Analysis: My first graph consists of a line graph illuminating that the percentage of Asian employees in computer jobs surpasses their prominence in areas of professional jobs and the overall workforce roles over the decade 2010-2020. The graph shows that the computer line is plotted significantly above the other two lines reflecting total workforce and professional job occupations for Asians. This reveals the disproportionate concentration of Asians in tech sector jobs compared to their percentage in overall workforce employment.

In my second graph, visualizing the average percentage of Asian employees across three occupational categories, consisting of computer jobs, professional occupations, and the total workforce of workers working over 16 years. This data was taken from the year 2020, the most recent year, providing a snapshot of the current state of Asian diversity in these workforces. In 2020, Asians accounted for more than 20% of computer job workers, but only 10 percent of professional jobs and less than 10 percent of the total work force that has worked more than 16 years. Looking at this single year, rather than the full 2010-2020 trend, allows us to examine carefully the most recent diversity figures.

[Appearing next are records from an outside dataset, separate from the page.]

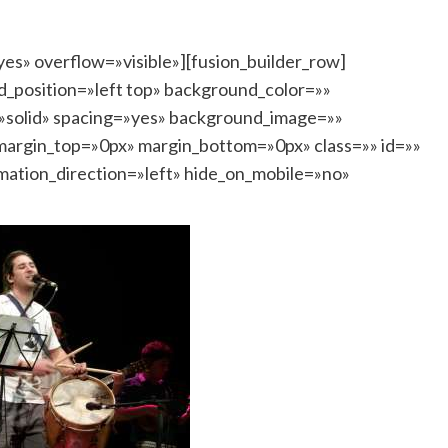
es» overflow=»visible»][fusion_builder_row]
d_position=»left top» background_color=»»
=»solid» spacing=»yes» background_image=»»
argin_top=»0px» margin_bottom=»0px» class=»» id=»»
mation_direction=»left» hide_on_mobile=»no»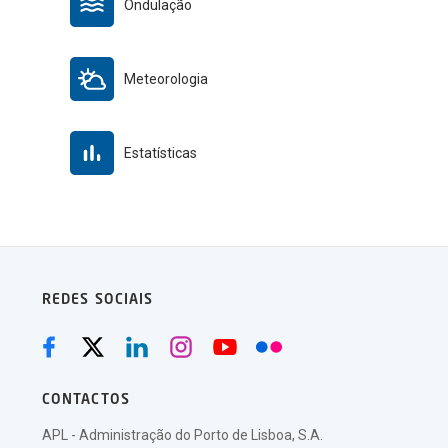
Ondulação
Meteorologia
Estatísticas
REDES SOCIAIS
CONTACTOS
APL - Administração do Porto de Lisboa, S.A.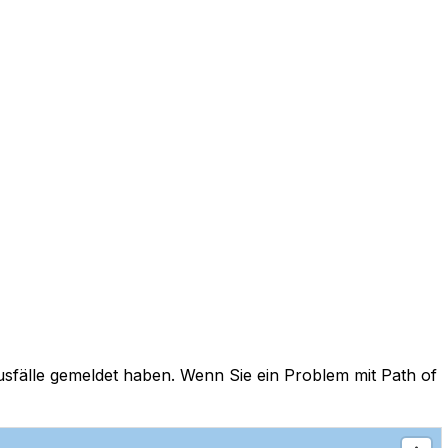
Ausfälle gemeldet haben. Wenn Sie ein Problem mit Path of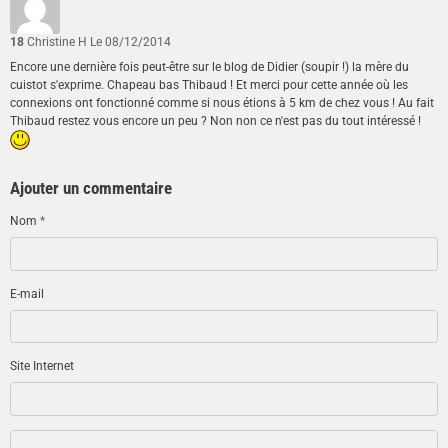
18
Christine H
Le 08/12/2014
Encore une dernière fois peut-être sur le blog de Didier (soupir !) la mère du
cuistot s'exprime. Chapeau bas Thibaud ! Et merci pour cette année où les
connexions ont fonctionné comme si nous étions à 5 km de chez vous ! Au fait
Thibaud restez vous encore un peu ? Non non ce n'est pas du tout intéressé !
Ajouter un commentaire
Nom
E-mail
Site Internet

This was important to visualize into a graph. We learned in class that there are different concentrations of groups throughout professions, with careers in technology and sciences consistently being mentioned in the conversations concerning diversity.

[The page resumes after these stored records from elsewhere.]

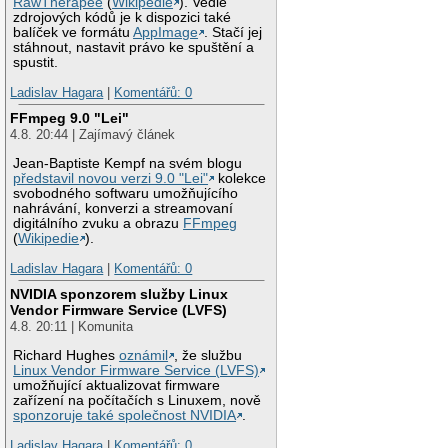
RawTherapee
(
Wikipedie
). Vedle
zdrojových kódů je k dispozici také
balíček ve formátu
AppImage
. Stačí jej
stáhnout, nastavit právo ke spuštění a
spustit.
Ladislav Hagara
|
Komentářů: 0
FFmpeg 9.0 "Lei"
4.8. 20:44 | Zajímavý článek
Jean-Baptiste Kempf na svém blogu
představil novou verzi 9.0 "Lei"
kolekce
svobodného softwaru umožňujícího
nahrávání, konverzi a streamovaní
digitálního zvuku a obrazu
FFmpeg
(
Wikipedie
).
Ladislav Hagara
|
Komentářů: 0
NVIDIA sponzorem služby Linux
Vendor Firmware Service (LVFS)
4.8. 20:11 | Komunita
Richard Hughes
oznámil
, že službu
Linux Vendor Firmware Service (LVFS)
umožňující aktualizovat firmware
zařízení na počítačích s Linuxem, nově
sponzoruje také společnost NVIDIA
.
Ladislav Hagara
|
Komentářů: 0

In my third and final graph, I created a scatter plot comparing Black, Asian, and Hispanic prevalence across the same categories from graph 2. I was inspired to create this graph after learning about the difficulties that a coworker was facing in applying for a job in computer science in the United States as a result of his non-citizen status. This compelled me to want to examine trends or differences in occupation based on race, as I believed I would see a disparity between ethnic groups across specific professions. To my surprise, the computer industry confirmed my suspicions of a major gap, where Asian workers dominate that field. Meanwhile, they are nearly completely left out of the professional work force and total workforce of workers laboring for more than 16 years. In terms of total workforce, Hispanics dominate the bulk of workers with 16 years of experience. Black and Hispanics share a very similar distribution in terms of professional job types, both being around 10%. Ultimately, the graph clearly displays the 2020 ethnic variations between necessary modern career options, providing a concrete baseline for continued diversity efforts.